Luckily, the Chief built in a fail-safe device in Millicent to take himself down if he should ever lose control. With Cliff so close, his optics emit the shut down code, rendering the Chief comatose. It is a bit deus ex machina ... but how interesting that the Chief was self-aware enough to know he might need to be removed some day.

Like Vril Dox, the Chief is a wonderfully layered and not very likable character that I love reading about. He must be fun to write.



Despite all of what has transpired, the Doom Patrol actually defends the Chief, arguing that his madness was more from the Kryptonian influence rather than from within.

Really? Man, there is a whiff of Stockholm Syndrome here ... willing to go to bat for this man who has done so much damage to them. Yes, the Kryptonian definitely had an effect but there was definitely some Caulder in this episode.



But there is one last wonderful twist here. As Caulder's catatonic body is pushed into cold storage, we get to read some of his journal entries. He realizes that the Patrol has begun to hate him, even wondering if he was responsible for their personal disasters (a wink at Morrison's run). 

To stop the Patrol from wallowing in self-loathing, he has been stoking the fire of their hating him. A common enemy would make the team stronger. So ... was all of this ... the weapons, the understated 'fight', the 'shut-down switch' ... just a ruse to help unite his 'children'? Or was their Kryptonian madness? Or was their real madness? Or some melange of all of it? Who can say ... but it sure is fun to think about.

I have said it before and I'll say it again. I thought Grant Morrison made it impossible for me to like any other version of the Doom Patrol but his. Kudos to Keith Giffen for letting me read and enjoy new stories of these characters I love so much. If only DC will keep the title afloat.

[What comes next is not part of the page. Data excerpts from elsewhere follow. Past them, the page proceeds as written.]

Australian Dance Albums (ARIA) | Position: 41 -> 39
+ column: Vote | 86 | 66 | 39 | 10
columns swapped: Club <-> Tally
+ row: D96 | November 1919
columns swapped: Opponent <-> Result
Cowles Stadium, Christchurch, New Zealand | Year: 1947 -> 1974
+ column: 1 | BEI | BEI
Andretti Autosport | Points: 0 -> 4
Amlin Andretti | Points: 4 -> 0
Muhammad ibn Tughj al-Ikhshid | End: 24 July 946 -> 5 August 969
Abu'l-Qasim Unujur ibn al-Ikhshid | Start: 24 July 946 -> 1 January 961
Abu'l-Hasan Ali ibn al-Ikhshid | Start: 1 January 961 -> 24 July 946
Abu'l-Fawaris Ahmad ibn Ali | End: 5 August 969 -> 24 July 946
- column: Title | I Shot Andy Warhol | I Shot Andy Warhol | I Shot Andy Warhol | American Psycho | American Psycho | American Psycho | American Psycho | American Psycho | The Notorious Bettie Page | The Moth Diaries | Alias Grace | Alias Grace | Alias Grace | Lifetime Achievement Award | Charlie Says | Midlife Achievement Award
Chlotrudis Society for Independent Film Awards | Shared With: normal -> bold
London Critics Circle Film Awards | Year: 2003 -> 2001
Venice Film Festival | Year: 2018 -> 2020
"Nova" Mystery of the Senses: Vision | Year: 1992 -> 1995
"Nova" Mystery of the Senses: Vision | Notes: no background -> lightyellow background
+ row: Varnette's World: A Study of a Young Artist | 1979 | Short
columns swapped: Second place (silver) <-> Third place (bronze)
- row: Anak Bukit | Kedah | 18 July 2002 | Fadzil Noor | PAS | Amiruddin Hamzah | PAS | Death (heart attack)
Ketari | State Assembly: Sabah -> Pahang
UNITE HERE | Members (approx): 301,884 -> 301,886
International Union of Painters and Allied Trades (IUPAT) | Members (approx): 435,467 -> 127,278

I think Matthew Clark and Ron Randall do a good job tag-teaming the art in this issue (as they do each issue). I wonder if it would be possible to have each do alternating complete issues. I'd like to see that.

Overall grade: B+

2 comments:

Craig M said...

Hi, I realize this is completely off topic, but I was wondering if anyone out there could tell me how I could get a copy of "Comic Book Guy" #1, cover 4, the "Crisis" #7 homage? I've looked on eBay and a couple of comic book stores online, but I can't find it anywhere.

Also, I was wondering if someone could tell me what episode of "Fringe" showed "COIE" #7 on the wall. (BTW, it is sooo cool that in the Fringe Universe it was Superman who died, not Kara. :)!!! )

TalOs said...

Anj - Im leaning more to the Chief having always just been one evil, twisted, and psychotic genius all along yet it wasnt till he 'bonded' (shall we say) to an innocent Kryptonian that we really got to see what we always knew deep down about him.